Más allá de las protestas de cada viernes, son habituales aquellas que tocan a gremios profesionales muy concretos. O las que convocan los estudiantes. Aziz forma parte de una asociación al cuidado del patrimonio arquitectónico de Orán. Según camina por el barrio español de la ciudad, en el que se acumulan los cascotes y del que solo algunas fachadas sobreviven, culpa a la corrupción y a las inmobiliarias del abandono de la urbe.
Es por ellas, también, por las que este joven decidió no ejercer la arquitectura. Al menos, en su país. “No sé dónde viviré de mayor. Tendré que elegir entre la ambición, en Francia, o el compromiso”. Y franceses son los cientos de edificios modernistas que pueblan Orán y dan cuenta de su pasado colonial. El mismo que recuerdan los carteles, en francés y árabe, que señalan las calles. Las que llevan nombres propios están, en muchas ocasiones, dedicadas a quienes murieron en la guerra de independencia. Al mentar la contienda civil que hubo más adelante, desde 1991 hasta 2002, y que enfrentó al Gobierno y a diversas organizaciones islamistas, los argelinos hablan de la década negra. Pero ha pasado el tiempo suficiente, en un país en el que la media de edad ronda los 27 años, para que ni un recuerdo, ni el otro, parezca siquiera asomar por la cabeza de algunos de los manifestantes. “Argelia no es Siria”, se llega a cantar, en algunos de los puntos de la protesta. Así, pretenden responder a los medios de comunicación, nacionales y extranjeros, que tratan de anticipar, en estas convocatorias, un conflicto bélico.

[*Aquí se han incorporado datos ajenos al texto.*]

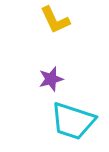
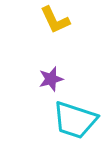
cyan trapezoid: moved 2 px right, 1 px up
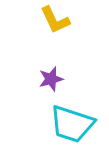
cyan trapezoid: moved 3 px left, 4 px down
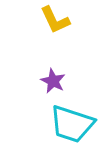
purple star: moved 2 px right, 2 px down; rotated 30 degrees counterclockwise
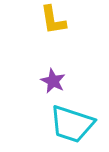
yellow L-shape: moved 2 px left; rotated 16 degrees clockwise
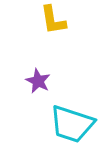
purple star: moved 15 px left
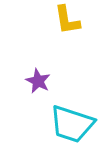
yellow L-shape: moved 14 px right
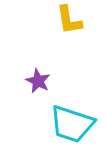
yellow L-shape: moved 2 px right
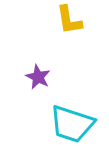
purple star: moved 4 px up
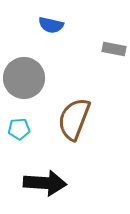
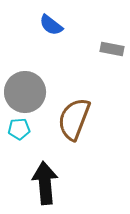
blue semicircle: rotated 25 degrees clockwise
gray rectangle: moved 2 px left
gray circle: moved 1 px right, 14 px down
black arrow: rotated 99 degrees counterclockwise
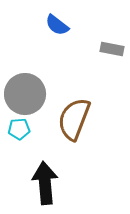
blue semicircle: moved 6 px right
gray circle: moved 2 px down
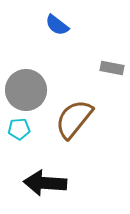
gray rectangle: moved 19 px down
gray circle: moved 1 px right, 4 px up
brown semicircle: rotated 18 degrees clockwise
black arrow: rotated 81 degrees counterclockwise
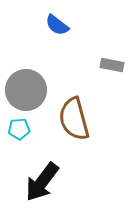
gray rectangle: moved 3 px up
brown semicircle: rotated 54 degrees counterclockwise
black arrow: moved 3 px left, 1 px up; rotated 57 degrees counterclockwise
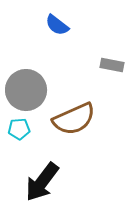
brown semicircle: rotated 99 degrees counterclockwise
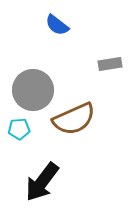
gray rectangle: moved 2 px left, 1 px up; rotated 20 degrees counterclockwise
gray circle: moved 7 px right
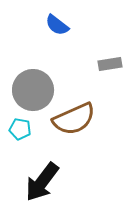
cyan pentagon: moved 1 px right; rotated 15 degrees clockwise
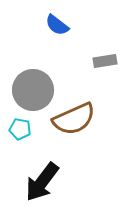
gray rectangle: moved 5 px left, 3 px up
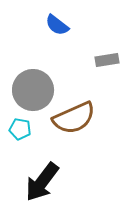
gray rectangle: moved 2 px right, 1 px up
brown semicircle: moved 1 px up
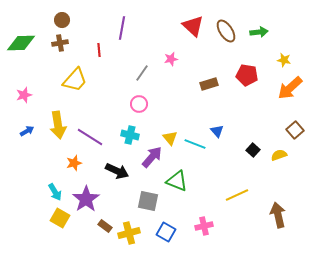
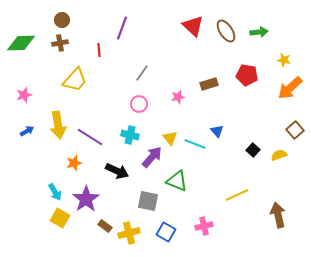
purple line at (122, 28): rotated 10 degrees clockwise
pink star at (171, 59): moved 7 px right, 38 px down
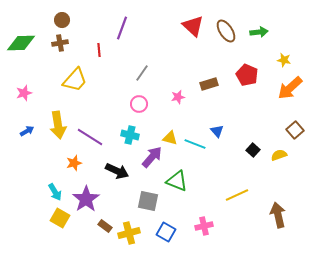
red pentagon at (247, 75): rotated 15 degrees clockwise
pink star at (24, 95): moved 2 px up
yellow triangle at (170, 138): rotated 35 degrees counterclockwise
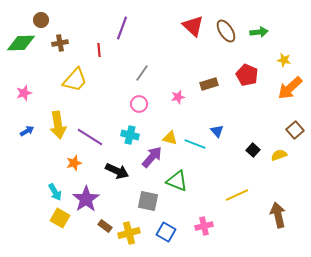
brown circle at (62, 20): moved 21 px left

Y las banderas ondean prestas a disputarle, al presidente, la etiqueta de nationale.
Aunque fue Buteflika quien contuvo, en la década negra y tras ella, el despertar del islam, este tampoco parece preocupar entre los presentes. “Son los jóvenes quienes han convocado estas protestas. No los islamistas”, retoma Aminë. Altavoces de todas partes de la ciudad, enclavados en los minaretes de las mezquitas, llaman, cinco veces al día, a la oración. Aunque este viernes, en el que las marchas se alargan hasta bien entrada la noche, los cantos de los manifestantes no dejen escucharlos.
Nota: las imágenes que ilustran esta nota, reflejan distintas manifestaciones de los ciudadanos argelinos contra el gobierno del presidente Buteflika.